## Строки набора данных
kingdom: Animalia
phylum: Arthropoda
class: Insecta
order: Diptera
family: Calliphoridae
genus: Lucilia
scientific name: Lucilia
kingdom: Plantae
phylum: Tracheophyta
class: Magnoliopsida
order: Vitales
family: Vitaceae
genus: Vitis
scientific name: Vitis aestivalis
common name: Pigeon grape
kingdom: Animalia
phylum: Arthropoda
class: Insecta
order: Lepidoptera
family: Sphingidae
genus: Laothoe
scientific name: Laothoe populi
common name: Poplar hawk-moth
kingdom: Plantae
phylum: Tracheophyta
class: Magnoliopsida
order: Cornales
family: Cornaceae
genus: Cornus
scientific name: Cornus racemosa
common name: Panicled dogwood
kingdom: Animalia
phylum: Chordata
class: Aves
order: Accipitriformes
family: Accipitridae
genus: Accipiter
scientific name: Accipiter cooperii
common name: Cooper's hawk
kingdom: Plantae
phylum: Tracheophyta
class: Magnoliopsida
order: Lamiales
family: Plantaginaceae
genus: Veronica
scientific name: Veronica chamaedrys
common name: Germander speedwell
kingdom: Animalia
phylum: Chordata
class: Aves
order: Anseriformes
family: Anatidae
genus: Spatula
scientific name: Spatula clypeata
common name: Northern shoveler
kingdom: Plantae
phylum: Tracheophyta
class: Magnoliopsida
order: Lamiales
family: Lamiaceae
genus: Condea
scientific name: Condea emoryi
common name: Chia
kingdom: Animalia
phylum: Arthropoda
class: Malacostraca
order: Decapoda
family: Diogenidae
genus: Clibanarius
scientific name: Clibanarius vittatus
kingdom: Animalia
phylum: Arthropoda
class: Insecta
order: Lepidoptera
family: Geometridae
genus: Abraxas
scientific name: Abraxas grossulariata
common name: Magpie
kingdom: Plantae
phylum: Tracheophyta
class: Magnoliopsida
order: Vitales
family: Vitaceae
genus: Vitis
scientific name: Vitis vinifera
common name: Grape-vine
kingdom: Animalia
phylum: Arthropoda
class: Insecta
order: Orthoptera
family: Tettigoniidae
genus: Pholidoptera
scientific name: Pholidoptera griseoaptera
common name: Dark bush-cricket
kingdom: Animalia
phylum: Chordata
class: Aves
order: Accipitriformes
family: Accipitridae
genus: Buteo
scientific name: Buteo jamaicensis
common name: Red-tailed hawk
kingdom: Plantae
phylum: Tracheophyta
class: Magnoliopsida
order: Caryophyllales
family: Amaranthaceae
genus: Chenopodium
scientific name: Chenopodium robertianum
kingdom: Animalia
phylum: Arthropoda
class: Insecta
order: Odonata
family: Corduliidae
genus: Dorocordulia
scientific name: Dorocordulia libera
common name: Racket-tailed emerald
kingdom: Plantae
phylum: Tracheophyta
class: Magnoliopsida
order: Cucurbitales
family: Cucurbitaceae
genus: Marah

## Условие задания
Перепишите строки, начиная с той, где стоит "scientific name: Abraxas grossulariata", и заканчивая последним пунктом, заменив "common name" на "vernacular name". Всё остальное оставьте без изменений.

## Ответ к заданию
scientific name: Abraxas grossulariata
vernacular name: Magpie
kingdom: Plantae
phylum: Tracheophyta
class: Magnoliopsida
order: Vitales
family: Vitaceae
genus: Vitis
scientific name: Vitis vinifera
vernacular name: Grape-vine
kingdom: Animalia
phylum: Arthropoda
class: Insecta
order: Orthoptera
family: Tettigoniidae
genus: Pholidoptera
scientific name: Pholidoptera griseoaptera
vernacular name: Dark bush-cricket
kingdom: Animalia
phylum: Chordata
class: Aves
order: Accipitriformes
family: Accipitridae
genus: Buteo
scientific name: Buteo jamaicensis
vernacular name: Red-tailed hawk
kingdom: Plantae
phylum: Tracheophyta
class: Magnoliopsida
order: Caryophyllales
family: Amaranthaceae
genus: Chenopodium
scientific name: Chenopodium robertianum
kingdom: Animalia
phylum: Arthropoda
class: Insecta
order: Odonata
family: Corduliidae
genus: Dorocordulia
scientific name: Dorocordulia libera
vernacular name: Racket-tailed emerald
kingdom: Plantae
phylum: Tracheophyta
class: Magnoliopsida
order: Cucurbitales
family: Cucurbitaceae
genus: Marah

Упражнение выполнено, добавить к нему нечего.